Find the word "procedure" in the records below. List each line containing it.

[EXTRACTED RECORDS — start]

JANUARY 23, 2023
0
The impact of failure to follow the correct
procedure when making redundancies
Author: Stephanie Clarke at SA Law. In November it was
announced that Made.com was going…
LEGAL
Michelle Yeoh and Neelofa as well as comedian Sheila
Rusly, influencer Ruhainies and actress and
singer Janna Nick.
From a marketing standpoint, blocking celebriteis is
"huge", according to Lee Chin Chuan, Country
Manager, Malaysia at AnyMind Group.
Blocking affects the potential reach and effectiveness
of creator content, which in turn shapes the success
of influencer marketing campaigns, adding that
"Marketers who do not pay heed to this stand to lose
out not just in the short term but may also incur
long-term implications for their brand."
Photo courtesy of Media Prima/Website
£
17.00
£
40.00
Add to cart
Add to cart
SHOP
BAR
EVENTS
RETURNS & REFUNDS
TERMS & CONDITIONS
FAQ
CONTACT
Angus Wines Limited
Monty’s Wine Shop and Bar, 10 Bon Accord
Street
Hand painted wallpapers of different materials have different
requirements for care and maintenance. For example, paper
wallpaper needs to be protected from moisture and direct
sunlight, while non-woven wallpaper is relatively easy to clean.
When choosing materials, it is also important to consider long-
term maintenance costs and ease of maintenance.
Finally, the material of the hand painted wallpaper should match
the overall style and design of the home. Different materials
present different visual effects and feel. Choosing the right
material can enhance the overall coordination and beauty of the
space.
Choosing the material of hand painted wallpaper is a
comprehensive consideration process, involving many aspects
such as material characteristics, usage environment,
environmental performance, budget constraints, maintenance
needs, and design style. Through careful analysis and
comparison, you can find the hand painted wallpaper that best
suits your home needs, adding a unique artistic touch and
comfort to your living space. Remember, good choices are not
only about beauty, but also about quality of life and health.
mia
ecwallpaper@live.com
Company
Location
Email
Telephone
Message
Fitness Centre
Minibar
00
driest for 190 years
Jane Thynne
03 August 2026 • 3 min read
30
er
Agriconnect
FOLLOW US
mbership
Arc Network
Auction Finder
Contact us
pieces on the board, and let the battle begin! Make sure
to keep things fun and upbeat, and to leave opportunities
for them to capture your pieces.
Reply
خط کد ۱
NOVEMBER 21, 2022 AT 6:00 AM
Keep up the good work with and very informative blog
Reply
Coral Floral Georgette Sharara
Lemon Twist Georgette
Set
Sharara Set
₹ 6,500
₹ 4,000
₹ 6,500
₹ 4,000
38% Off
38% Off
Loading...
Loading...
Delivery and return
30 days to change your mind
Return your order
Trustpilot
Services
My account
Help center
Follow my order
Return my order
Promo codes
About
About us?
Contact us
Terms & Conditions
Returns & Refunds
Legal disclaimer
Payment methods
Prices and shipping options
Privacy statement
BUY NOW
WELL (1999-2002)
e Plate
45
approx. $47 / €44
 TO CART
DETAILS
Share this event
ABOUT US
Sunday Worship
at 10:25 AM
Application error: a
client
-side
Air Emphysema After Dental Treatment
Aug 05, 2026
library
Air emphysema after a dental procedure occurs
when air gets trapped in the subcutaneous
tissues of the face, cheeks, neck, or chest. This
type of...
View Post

[EXTRACTED RECORDS — finish]

#### RESPONSE AREA
procedure when making redundancies
Air emphysema after a dental procedure occurs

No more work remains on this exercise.